My more recent work has focused on identifying the underlying neurobiological and neurocognitive mechanisms of emotion-based rash action, with the goal of better understanding mechanisms contributing to risk in order to identify prime intervention targets. In addition to other research in this area, I have begun to examine neurocognitive mechanisms that relate to urgency. Although reviews of the literature show little overlap between urgency and behavioral neurocognitive tasks, there have been too few studies to date to establish this fact. Our initial work suggests urgency is only related to neurocognitive performance (e.g., attentional biases as measured through eye tracking) when assessed during mood states. Additionally, although work using self-reporting of mood has suggested no relationship between urgency and the experience of more extreme or labile emotions, data assessed via functional magnetic resonance imaging has suggested that negative urgency is related to increased activation in limbic regions (the left amygdala and right orbitofrontal cortex) in response to negatively valenced images, suggesting that urgency is associated with hyperactivity in limbic regions when exposed to emotional stimuli.
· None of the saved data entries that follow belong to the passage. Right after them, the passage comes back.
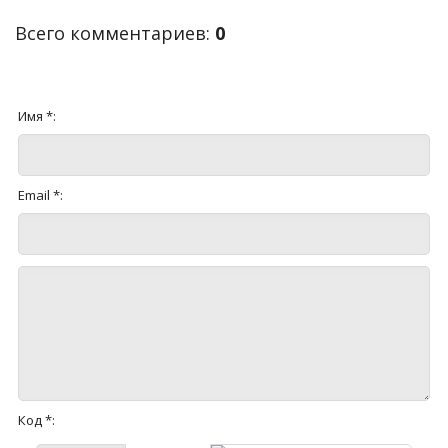
Всего комментариев
:
0
Имя *:
Email *:
Код *: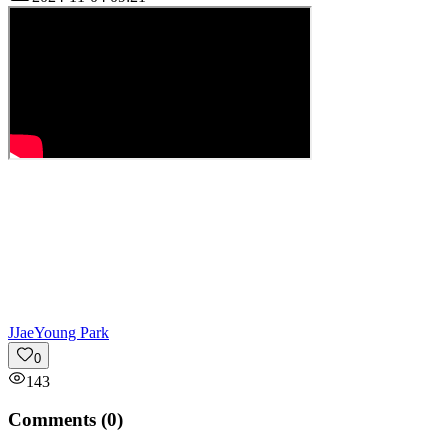
J
JaeYoung Park
0
143
Comments (
0
)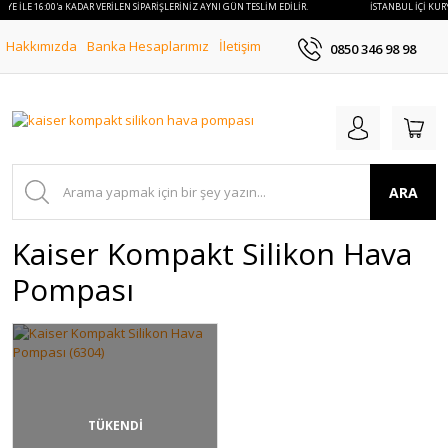
RYE İLE 16:00'a KADAR VERİLEN SİPARİŞLERİNİZ AYNI GÜN TESLİM EDİLİR.
İSTANBUL İÇİ KURY
Hakkımızda
Banka Hesaplarımız
İletişim
0850 346 98 98
ARA
Kaiser Kompakt Silikon Hava
Pompası
TÜKENDİ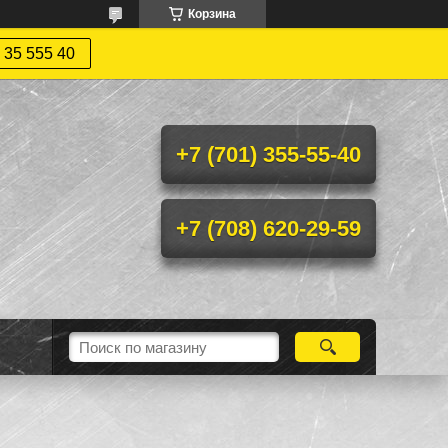
Корзина
 35 555 40
+7 (701) 355-55-40
+7 (708) 620-29-59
Additionally, our work suggests that urgency is associated with hyperactivity in reward regions (ventromedial prefrontal cortex) when presented with alcohol reward cues. Importantly, the relationship between this hyperactivity and self-reported risk taking is mediated by negative urgency, suggesting that physiological hyperreactivity to emotional and reward stimuli is related to risk taking by increasing the tendency toward rash action in negative emotional states. Positive urgency has, to date, been largely unrelated to physiological reactivity to emotion or reward cues in our data.